# GRCA National Specialty question



## gdgli (Aug 24, 2011)

Is she having a class? I am making plans to get to Wilmington.


----------



## Alaska7133 (May 26, 2011)

We've been looking at the specialty schedule trying to find the best time/date to do a seminar on how to show your dog. Sherrie teaches our local show and go class every Friday night and has for years. So she's a very good teacher. I've also paid for her time one on one to get better at handling. But finding that right day/time to do a seminar is a bit hard. Do you have any suggestions?


----------



## SheetsSM (Jan 17, 2008)

Not sure if this is a dead issue, but I would be interested in attending a class


----------



## Ljilly28 (Jan 22, 2008)

I would maybe like to attend with Sayer


----------



## Alaska7133 (May 26, 2011)

I'll check with Sherry and see what is the best timing. She will be flying in on the Sunday of the show and will stay through the week. It would be nice to find time say on Monday or Tuesday late afternoon or evening when all the events are done for the day and meet up with Sherry for some help. I've worked with Sherry and she's really good at connecting with people. Now we'll need to find an unused ring or area about the size of a ring we could use for practice. I know I'll be looking forward to practicing with her at national too. We have a little time to figure it out before national.

Anyone have an idea of when and where would be best? I'm guessing most of us are interested in gundog sweeps? Or am I wrong?


----------



## SheetsSM (Jan 17, 2008)

I'm just wanting to learn with my pup, she'll be doing the puppy stakes & I think I am going to sign up to volunteer for the WC/WCX--my leave was just approved, now trying to build out my schedule for the week.


----------

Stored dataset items
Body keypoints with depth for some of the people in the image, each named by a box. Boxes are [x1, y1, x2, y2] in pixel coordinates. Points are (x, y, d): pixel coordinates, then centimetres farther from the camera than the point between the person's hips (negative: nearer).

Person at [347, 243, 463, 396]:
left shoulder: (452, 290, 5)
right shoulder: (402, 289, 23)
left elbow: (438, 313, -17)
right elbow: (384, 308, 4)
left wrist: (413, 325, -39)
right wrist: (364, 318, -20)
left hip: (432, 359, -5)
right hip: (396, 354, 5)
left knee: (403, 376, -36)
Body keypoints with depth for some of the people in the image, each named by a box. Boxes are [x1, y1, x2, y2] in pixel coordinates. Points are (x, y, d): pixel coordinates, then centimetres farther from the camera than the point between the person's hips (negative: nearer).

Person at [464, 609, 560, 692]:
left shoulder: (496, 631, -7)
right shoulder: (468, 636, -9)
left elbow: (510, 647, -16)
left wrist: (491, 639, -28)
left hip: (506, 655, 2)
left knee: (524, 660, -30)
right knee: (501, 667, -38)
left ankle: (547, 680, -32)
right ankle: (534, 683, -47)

* * *

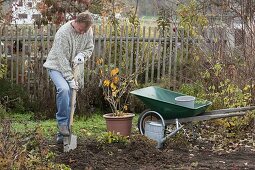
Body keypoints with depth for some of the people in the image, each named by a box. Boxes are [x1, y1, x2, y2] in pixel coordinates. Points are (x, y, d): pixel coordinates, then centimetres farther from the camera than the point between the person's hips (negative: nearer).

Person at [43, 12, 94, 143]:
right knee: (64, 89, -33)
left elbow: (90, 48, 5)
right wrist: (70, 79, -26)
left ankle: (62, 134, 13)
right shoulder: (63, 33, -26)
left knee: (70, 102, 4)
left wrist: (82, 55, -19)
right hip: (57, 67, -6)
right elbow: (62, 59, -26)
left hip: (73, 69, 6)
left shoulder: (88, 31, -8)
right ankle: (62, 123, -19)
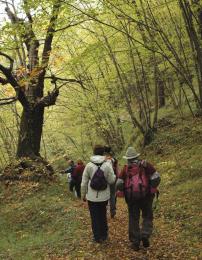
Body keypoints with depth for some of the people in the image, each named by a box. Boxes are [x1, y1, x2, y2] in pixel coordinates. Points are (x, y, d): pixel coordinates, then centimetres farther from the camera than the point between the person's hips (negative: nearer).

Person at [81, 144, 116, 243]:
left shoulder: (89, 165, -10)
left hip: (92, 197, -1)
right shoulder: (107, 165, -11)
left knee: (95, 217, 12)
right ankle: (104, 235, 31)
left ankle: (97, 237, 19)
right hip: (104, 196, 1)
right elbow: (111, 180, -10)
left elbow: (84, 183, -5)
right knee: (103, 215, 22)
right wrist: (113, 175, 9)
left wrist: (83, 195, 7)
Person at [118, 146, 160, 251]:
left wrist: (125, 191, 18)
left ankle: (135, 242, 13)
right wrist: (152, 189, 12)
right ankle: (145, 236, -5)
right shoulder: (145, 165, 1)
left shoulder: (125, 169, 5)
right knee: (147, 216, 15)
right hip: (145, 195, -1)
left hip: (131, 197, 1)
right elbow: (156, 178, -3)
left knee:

> [Work instructions]:
1. In the forum thread, why does Alaska7133 suggest meeting on Monday or Tuesday late afternoon or evening?
2. Render the records as a numbered list, starting with the line that contains "left knee: (403, 376, -36)" and going on through the line that contains "left ankle: (547, 680, -32)". Leave out blank lines.

> [Expected responses]:
1. By then all the events are done for the day, so the group could meet up with Sherry for help. Sherry flies in on the Sunday of the show and stays through the week, so she will be there on those days.

2.
1. left knee: (403, 376, -36)
2. Body keypoints with depth for some of the people in the image, each named by a box. Boxes are [x1, y1, x2, y2] in pixel coordinates. Points are (x, y, d): pixel coordinates, then centimetres farther from the camera than the point between the person's hips (negative: nearer).
3. Person at [464, 609, 560, 692]:
4. left shoulder: (496, 631, -7)
5. right shoulder: (468, 636, -9)
6. left elbow: (510, 647, -16)
7. left wrist: (491, 639, -28)
8. left hip: (506, 655, 2)
9. left knee: (524, 660, -30)
10. right knee: (501, 667, -38)
11. left ankle: (547, 680, -32)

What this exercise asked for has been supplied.